A computer implementing a virtual memory system typically employs a certain amount of "physical" memory composed of relatively fast semiconductor RAM devices, along with a much larger amount of "virtual" memory composed of hard disk, where the access time of the hard disk is perhaps several hundred times that of the RAM devices. The virtual memory management scheme uses an operating system such as UNIX.TM. along with hardware including a translation buffer, and is well known. In multi-tasking operating systems where more than one program runs at the same time, each running in a time slice of its own, each program appears to have an entire memory space to itself. To make room in the physical memory to run a new program, or to allocate more memory for an already-running program, the memory management mechanism either "swaps" out an entire program (process) to disk memory or "pages" out a portion (page) of an existing process to disk.
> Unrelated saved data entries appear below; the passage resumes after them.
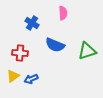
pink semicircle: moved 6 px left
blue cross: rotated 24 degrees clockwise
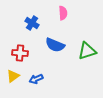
blue arrow: moved 5 px right
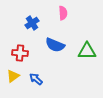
blue cross: rotated 24 degrees clockwise
green triangle: rotated 18 degrees clockwise
blue arrow: rotated 64 degrees clockwise
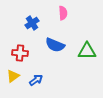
blue arrow: moved 1 px down; rotated 104 degrees clockwise
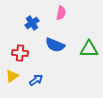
pink semicircle: moved 2 px left; rotated 16 degrees clockwise
green triangle: moved 2 px right, 2 px up
yellow triangle: moved 1 px left
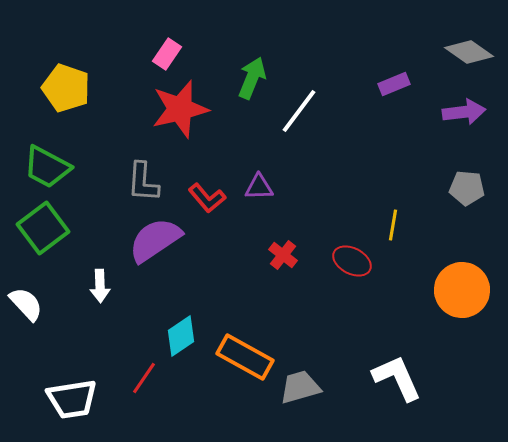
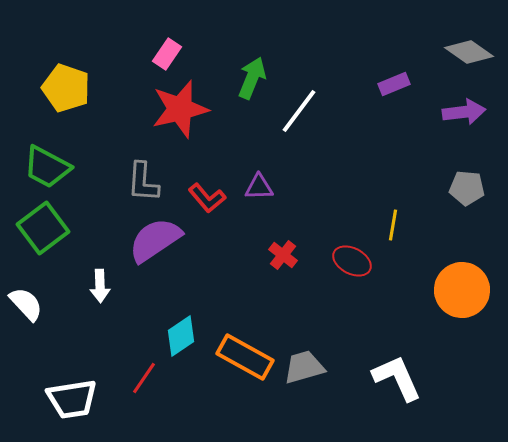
gray trapezoid: moved 4 px right, 20 px up
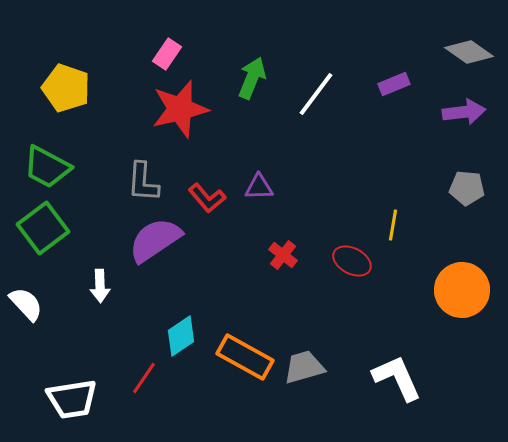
white line: moved 17 px right, 17 px up
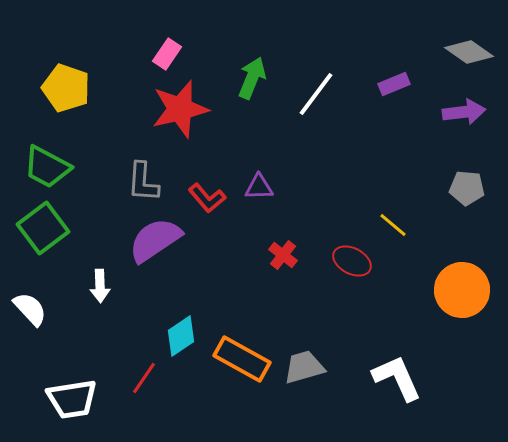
yellow line: rotated 60 degrees counterclockwise
white semicircle: moved 4 px right, 5 px down
orange rectangle: moved 3 px left, 2 px down
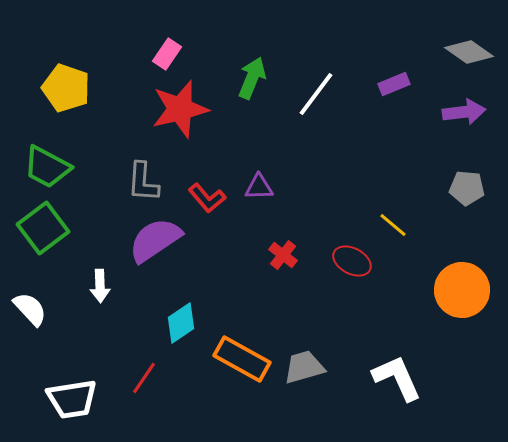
cyan diamond: moved 13 px up
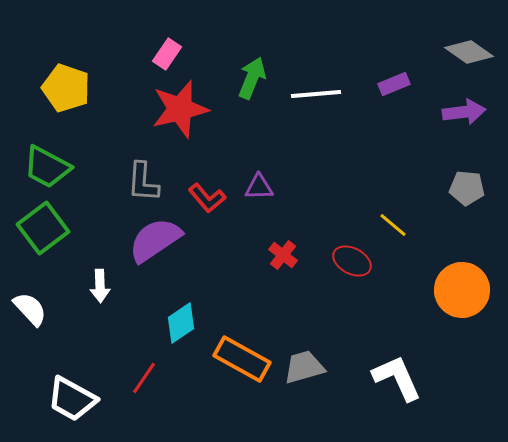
white line: rotated 48 degrees clockwise
white trapezoid: rotated 38 degrees clockwise
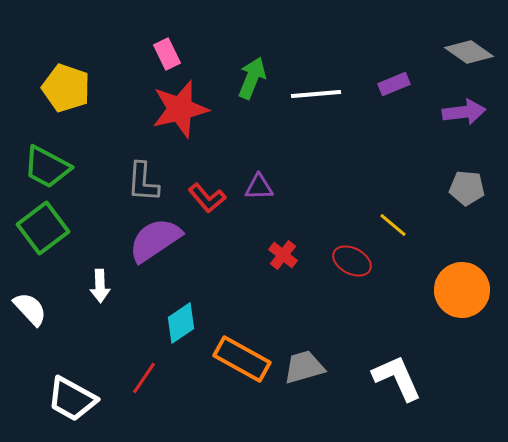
pink rectangle: rotated 60 degrees counterclockwise
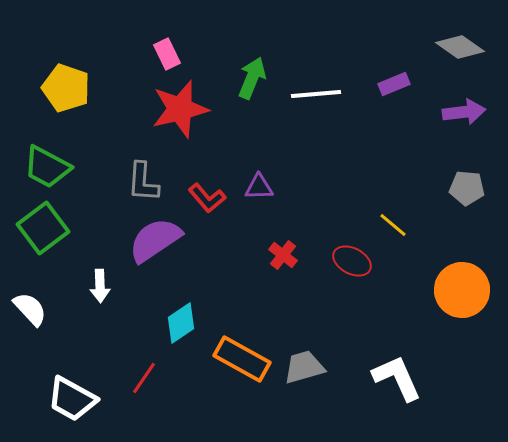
gray diamond: moved 9 px left, 5 px up
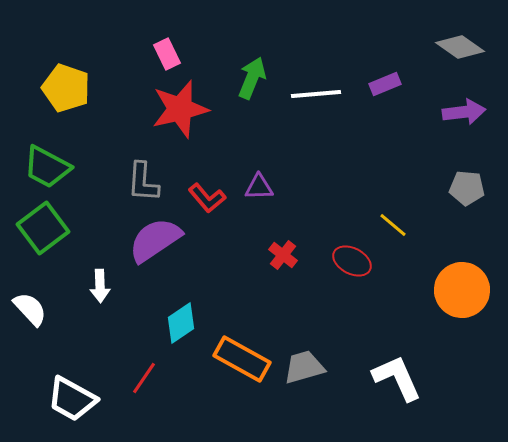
purple rectangle: moved 9 px left
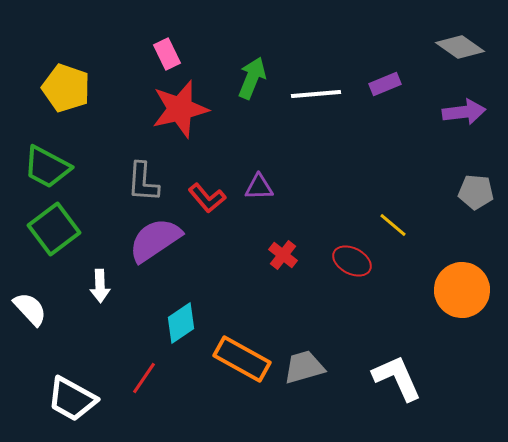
gray pentagon: moved 9 px right, 4 px down
green square: moved 11 px right, 1 px down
Transferring data to and from disk memory is very slow compared to the transfer time to main memory, and so "solid state disks" (composed of semiconductor RAMs like the main memory) have been used as a substitute for magnetic disk to improve system performance. This is at a much higher cost per megabyte of storage, however, due to the cost of semiconductor RAMs. Data compression has not been used because of the variable-length record problem as discussed below, i.e., compressed data blocks are of variable size, making random access of compressed "pages" of data impractical.
In memory-constrained environments a certain percentage of the pages of the total virtual storage in use will not actually be resident in the machine's physical memory frames. These pages, when referenced, must be brought into memory from the paging space (which is kept on physical disk) in a page fault operation. Such page faults are expensive because physical disk operations typically take tens of milliseconds, all of which time the faulting application must wait.
Ideally, a configuration will have sufficient real memory to avoid continuous page fault activity. Because of both the expense of memory, and the difficulty of sizing memory requirements, this is not always the case. Packaging requirements for portable machines (e.g., laptops) are likely to exacerbate this problem.